> **SELECTED EXCERPT**:

···

Vanadium nitride
- Names: IUPAC name Vanadium nitride

Identifiers
- CAS Number: 24646-85-3;
- 3D model (JSmol): Interactive image;
- ChemSpider: 81776;
- ECHA InfoCard: 100.042.151
- EC Number: 246-382-4;
- PubChem CID: 90570;

Properties
- Chemical formula: VN
- Molar mass: 64.9482 g/mol
- Appearance: black powder
- Density: 6.13 g/cm^{3}
- Melting point: 2,050 °C (3,720 °F; 2,320 K)

Structure
- Crystal structure: cubic, cF8
- Space group: Fm3m, No. 225
- Hazards: GHS labelling:
- Pictograms: GHS07: Exclamation mark
- Signal word: Warning
- Hazard statements: H302, H312, H332
- Precautionary statements: P261, P264, P270, P271, P280, P301+P312, P302+P352, P304+P312, P304+P340, P312, P322, P330, P363, P501
- Flash point: Non-flammable

Related compounds
- Other anions: vanadium(III) oxide, vanadium carbide
- Other cations: titanium nitride, chromium(III) nitride, niobium nitride

= Vanadium nitride =

Vanadium nitride, VN, is a chemical compound of vanadium and nitrogen.

Vanadium nitride is formed during the nitriding of steel and increases wear resistance. Another phase, V_{2}N, also referred to as vanadium nitride, can be formed along with VN during nitriding. VN has a cubic, rock-salt structure. There is also a low-temperature form, which contains V_{4} clusters.

···

> **Segmentation mask data**:
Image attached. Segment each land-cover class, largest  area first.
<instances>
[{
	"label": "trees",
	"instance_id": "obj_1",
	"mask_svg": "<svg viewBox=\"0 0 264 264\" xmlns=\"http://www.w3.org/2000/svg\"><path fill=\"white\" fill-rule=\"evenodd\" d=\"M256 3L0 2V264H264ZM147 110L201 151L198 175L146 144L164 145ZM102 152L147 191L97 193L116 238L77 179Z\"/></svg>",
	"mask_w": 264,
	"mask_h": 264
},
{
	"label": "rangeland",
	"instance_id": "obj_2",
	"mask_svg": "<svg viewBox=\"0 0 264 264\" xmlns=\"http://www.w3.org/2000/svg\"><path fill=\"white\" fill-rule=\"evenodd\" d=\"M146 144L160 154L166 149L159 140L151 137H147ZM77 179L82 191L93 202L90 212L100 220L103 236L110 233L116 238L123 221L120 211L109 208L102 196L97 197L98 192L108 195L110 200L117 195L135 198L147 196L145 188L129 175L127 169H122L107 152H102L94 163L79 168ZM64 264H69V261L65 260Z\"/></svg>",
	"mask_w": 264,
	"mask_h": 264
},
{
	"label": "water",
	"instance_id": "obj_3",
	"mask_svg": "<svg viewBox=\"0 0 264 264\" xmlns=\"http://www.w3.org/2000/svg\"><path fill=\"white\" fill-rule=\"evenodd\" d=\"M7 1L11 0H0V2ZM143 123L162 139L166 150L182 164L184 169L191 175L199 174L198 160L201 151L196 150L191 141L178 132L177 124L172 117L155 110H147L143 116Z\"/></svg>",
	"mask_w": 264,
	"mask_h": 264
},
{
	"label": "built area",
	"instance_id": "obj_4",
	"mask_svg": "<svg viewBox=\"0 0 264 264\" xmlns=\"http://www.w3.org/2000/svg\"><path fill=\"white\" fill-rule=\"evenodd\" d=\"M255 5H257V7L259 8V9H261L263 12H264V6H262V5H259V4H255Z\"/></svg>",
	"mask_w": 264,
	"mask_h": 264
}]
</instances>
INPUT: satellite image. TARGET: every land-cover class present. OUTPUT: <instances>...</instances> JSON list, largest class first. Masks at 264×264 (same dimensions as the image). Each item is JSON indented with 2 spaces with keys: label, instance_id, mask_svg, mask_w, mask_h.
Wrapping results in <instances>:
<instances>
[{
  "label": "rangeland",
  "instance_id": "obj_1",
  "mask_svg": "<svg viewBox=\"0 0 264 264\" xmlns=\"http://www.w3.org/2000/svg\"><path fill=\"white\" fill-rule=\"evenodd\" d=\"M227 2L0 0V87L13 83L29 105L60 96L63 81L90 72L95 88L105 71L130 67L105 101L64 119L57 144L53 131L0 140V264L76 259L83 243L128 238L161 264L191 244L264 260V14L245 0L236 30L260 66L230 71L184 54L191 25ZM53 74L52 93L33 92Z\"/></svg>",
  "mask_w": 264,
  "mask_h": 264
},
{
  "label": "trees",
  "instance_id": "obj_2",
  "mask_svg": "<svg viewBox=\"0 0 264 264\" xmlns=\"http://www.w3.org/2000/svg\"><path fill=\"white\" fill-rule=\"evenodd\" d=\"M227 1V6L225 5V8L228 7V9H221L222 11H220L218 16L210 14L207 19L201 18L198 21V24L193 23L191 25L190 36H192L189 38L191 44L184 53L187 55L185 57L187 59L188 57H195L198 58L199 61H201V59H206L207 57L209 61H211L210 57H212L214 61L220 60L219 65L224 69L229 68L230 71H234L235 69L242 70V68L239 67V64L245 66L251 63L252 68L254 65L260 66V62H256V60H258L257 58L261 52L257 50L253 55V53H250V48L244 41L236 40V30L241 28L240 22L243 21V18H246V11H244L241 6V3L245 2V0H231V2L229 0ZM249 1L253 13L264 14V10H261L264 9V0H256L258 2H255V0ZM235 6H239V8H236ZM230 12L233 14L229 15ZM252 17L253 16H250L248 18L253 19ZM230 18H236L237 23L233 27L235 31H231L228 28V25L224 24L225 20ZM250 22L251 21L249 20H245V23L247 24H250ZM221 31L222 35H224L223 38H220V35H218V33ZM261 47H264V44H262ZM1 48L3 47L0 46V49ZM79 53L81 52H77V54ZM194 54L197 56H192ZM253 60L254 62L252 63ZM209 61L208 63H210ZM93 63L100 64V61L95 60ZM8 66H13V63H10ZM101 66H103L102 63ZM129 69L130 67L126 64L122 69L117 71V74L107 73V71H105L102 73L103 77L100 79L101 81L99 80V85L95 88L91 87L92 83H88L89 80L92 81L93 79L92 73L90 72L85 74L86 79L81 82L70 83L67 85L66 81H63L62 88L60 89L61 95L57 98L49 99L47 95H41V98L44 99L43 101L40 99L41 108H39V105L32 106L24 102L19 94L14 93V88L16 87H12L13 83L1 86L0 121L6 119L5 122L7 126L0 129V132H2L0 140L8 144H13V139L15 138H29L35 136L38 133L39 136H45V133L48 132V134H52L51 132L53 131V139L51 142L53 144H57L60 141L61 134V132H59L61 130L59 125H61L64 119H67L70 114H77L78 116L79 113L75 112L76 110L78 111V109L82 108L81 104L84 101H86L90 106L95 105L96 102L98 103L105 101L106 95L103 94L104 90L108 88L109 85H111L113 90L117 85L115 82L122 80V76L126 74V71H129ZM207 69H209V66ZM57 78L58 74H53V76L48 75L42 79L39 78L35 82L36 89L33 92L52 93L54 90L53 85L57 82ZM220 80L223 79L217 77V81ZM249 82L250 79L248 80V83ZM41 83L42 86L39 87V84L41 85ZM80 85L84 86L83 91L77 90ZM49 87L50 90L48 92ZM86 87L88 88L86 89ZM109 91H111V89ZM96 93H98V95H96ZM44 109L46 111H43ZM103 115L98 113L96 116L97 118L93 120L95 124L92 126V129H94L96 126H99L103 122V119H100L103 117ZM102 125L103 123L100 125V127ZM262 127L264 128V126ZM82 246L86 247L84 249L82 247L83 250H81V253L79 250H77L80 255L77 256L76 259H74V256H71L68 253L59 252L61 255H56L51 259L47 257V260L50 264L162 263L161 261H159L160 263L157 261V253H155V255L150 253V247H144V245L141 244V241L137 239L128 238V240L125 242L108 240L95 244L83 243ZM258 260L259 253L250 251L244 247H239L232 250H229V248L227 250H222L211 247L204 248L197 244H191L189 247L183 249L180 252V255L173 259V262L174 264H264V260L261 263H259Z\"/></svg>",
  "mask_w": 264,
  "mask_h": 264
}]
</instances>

···

> **REQUIREMENT 1**:
Using the vanadium nitride entry above, say whether each statement agrees with it. Give yes or no and quote the words that decide it.
(a) Vanadium nitride appears as a black powder.
(b) Vanadium nitride is flammable.
(c) VN has a hexagonal structure.
> **REQUIREMENT 2**:
Return the part of the vanadium nitride entry that opens with the words containing "Related compounds" and closes with "vanadium and nitrogen.", copied word for word.
> **REQUIREMENT 3**:
Answer these questions from the vanadium nitride entry above.
(a) What molar mass is given for vanadium nitride?
(b) What does vanadium nitride increase when it forms during the nitriding of steel?
(c) What does the low-temperature form contain?

> **TASK RESULT 1**:
(a) Yes: "Appearance: black powder"
(b) No: "Flash point: Non-flammable"
(c) No: "VN has a cubic, rock-salt structure."

> **TASK RESULT 2**:
Related compounds
- Other anions: vanadium(III) oxide, vanadium carbide
- Other cations: titanium nitride, chromium(III) nitride, niobium nitride

= Vanadium nitride =

Vanadium nitride, VN, is a chemical compound of vanadium and nitrogen.

> **TASK RESULT 3**:
(a) 64.9482 g/mol
(b) Wear resistance
(c) V4 clusters